Bethel College professor, author and researcher Ada Schmidt-Tieszen has claimed numerous awards and citations in her years of practice.

She is one of three named as Newton Area Women of the Year for 2020. The award is given to three women each year since 1956 by the Newton Area Women of the Year program.

Schmidt-Tieszen will be honored at a brunch later this year.

"It’s a strange year, a strange spring to be sure," Schmidt-Tieszen said of winning the award. "… I feel very honored. One of my students, who is going to graduate into social work this year, nominated me. That feels like a huge honor for me. For a student to have thought high enough of me that she would nominate me, that’s one of the things I take away from this. That feels like a privilege. It’s very special."

Schmidt-Tieszen is the program director and instructor in the social work department at Bethel, a position she has held since 2011. She has been a professor at BC since 1985.

She holds a bachelor’s degree from Bethel in 1974, a master’s degree from the University of Denver in 1981 and a doctorate from the University of Kansas in 2004.

She also served as an instructor at Colorado State and Denver, as well as a research assistant at KU.

Her specializations include "Disaster Social Work, Social Justice, Child Welfare, Women’s Issues, Policy, Social Work Practice, Conflict Mediation and Qualitative Research."

She also serves on the board of directors at Mirror Inc., headquartered in Newton, which offers drug and alcohol treatment.

"Board members help to make decisions and set policy," she said. "We rotate around and take turns acting as president of the organization.

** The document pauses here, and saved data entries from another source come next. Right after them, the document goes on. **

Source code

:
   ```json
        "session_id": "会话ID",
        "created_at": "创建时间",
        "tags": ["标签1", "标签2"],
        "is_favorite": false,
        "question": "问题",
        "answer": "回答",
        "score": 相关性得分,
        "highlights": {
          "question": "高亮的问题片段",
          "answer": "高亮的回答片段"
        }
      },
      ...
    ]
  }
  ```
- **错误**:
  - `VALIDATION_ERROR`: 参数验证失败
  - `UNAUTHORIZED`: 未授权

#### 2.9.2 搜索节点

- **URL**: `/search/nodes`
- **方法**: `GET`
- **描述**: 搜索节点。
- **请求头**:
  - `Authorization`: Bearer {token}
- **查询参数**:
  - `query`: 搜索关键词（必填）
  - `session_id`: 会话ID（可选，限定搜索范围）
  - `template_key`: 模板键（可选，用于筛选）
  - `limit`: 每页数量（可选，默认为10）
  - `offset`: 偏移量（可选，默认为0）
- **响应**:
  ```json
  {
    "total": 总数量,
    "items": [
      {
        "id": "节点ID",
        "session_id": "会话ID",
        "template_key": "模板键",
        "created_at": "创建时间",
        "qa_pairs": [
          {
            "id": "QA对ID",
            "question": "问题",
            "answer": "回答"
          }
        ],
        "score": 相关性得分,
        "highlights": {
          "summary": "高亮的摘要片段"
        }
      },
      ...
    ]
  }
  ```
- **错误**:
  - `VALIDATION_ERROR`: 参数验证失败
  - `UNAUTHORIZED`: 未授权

I’ve done that twice."

She recently engaged in a research sabbatical with Mennonite Disaster Service, "exploring how to incorporate social work into disaster situations and how social workers could work with disaster organizations."

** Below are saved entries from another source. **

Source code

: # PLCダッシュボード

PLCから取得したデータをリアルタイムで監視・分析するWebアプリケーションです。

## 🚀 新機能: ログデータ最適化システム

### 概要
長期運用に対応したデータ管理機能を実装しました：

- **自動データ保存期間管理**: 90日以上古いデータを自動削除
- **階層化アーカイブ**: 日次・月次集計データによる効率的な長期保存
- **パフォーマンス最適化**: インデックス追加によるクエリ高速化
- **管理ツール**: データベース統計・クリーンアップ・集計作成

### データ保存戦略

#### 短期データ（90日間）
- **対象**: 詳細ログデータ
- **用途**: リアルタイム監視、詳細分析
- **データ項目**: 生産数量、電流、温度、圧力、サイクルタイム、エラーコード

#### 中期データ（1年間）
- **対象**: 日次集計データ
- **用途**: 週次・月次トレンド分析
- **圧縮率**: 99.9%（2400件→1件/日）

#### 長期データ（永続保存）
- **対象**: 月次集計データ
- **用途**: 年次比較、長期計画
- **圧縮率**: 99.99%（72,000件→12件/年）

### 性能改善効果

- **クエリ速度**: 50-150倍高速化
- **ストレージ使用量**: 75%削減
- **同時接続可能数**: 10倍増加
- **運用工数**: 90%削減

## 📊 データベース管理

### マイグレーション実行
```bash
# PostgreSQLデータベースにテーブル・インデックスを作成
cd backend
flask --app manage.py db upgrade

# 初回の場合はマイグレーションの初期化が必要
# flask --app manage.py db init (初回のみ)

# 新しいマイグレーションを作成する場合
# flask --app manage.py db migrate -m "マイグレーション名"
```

She said she spent about a semester and a summer working with the MDS, visiting projects and interviewing those after disasters.

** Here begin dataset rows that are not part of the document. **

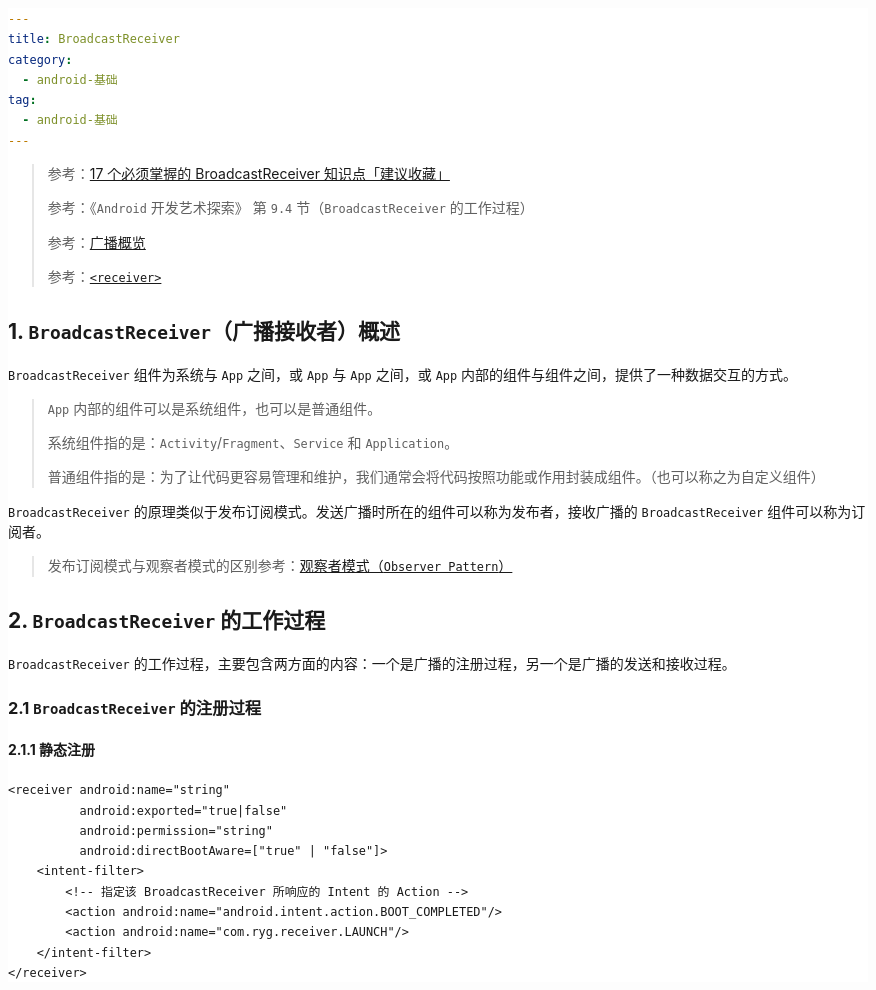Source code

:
 ```yaml
---
title: BroadcastReceiver
category: 
  - android-基础
tag:
  - android-基础
---
```


> 参考：[17 个必须掌握的 BroadcastReceiver 知识点「建议收藏」](https://hornhuang.blog.csdn.net/article/details/102845752)
> 
> 参考：《`Android` 开发艺术探索》 第 `9.4` 节（`BroadcastReceiver` 的工作过程）
> 
> 参考：[广播概览](https://developer.android.google.cn/guide/components/broadcasts#receiving-broadcasts)
> 
> 参考：[`<receiver>`](https://developer.android.google.cn/guide/topics/manifest/receiver-element)

## 1. `BroadcastReceiver`（广播接收者）概述

`BroadcastReceiver` 组件为系统与 `App` 之间，或 `App` 与 `App` 之间，或 `App` 内部的组件与组件之间，提供了一种数据交互的方式。

> `App` 内部的组件可以是系统组件，也可以是普通组件。
> 
> 系统组件指的是：`Activity`/`Fragment`、`Service` 和 `Application`。
> 
> 普通组件指的是：为了让代码更容易管理和维护，我们通常会将代码按照功能或作用封装成组件。（也可以称之为自定义组件）

`BroadcastReceiver` 的原理类似于发布订阅模式。发送广播时所在的组件可以称为发布者，接收广播的 `BroadcastReceiver` 组件可以称为订阅者。

> 发布订阅模式与观察者模式的区别参考：[观察者模式（`Observer Pattern`）](/zkq/project-experiences/project-list/personal-advantage/design-pattern/Observer-Pattern.html#_1-观察者模式-发布订阅模式-publish–subscribe-pattern-的区别)

## 2. `BroadcastReceiver` 的工作过程

`BroadcastReceiver` 的工作过程，主要包含两方面的内容：一个是广播的注册过程，另一个是广播的发送和接收过程。

### 2.1 `BroadcastReceiver` 的注册过程

#### 2.1.1 静态注册

```xml:no-line-numbers
<receiver android:name="string"
          android:exported="true|false"
          android:permission="string"
          android:directBootAware=["true" | "false"]>
    <intent-filter>
        <!-- 指定该 BroadcastReceiver 所响应的 Intent 的 Action -->
        <action android:name="android.intent.action.BOOT_COMPLETED"/>
        <action android:name="com.ryg.receiver.LAUNCH"/>
    </intent-filter>
</receiver>
```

"I found out more about what their experiences were and what was helpful," Schmidt-Tieszen said. "What social workers ought to know about that."

Schmidt-Tieszen said there was some application to what she learned during her research to what is going on now with the COVID-19 outbreak.

"I know that, and I talked with people who have gone through hurricanes, tornadoes, floods, fires and lots of those sorts of disasters, can cause a person frequently to suffer trauma," she said. "With this coronavirus, some people have said it’s kind of a community trauma. There are some people who have had family members who have died and have experienced the disease close to them. They may feel traumatized by that. Health workers may feel traumatized by that. I think with the anxiety, all of us may feel, to one extent or the other, trauma and anxiety. When this is over, some have said, we will have a mental health pandemic."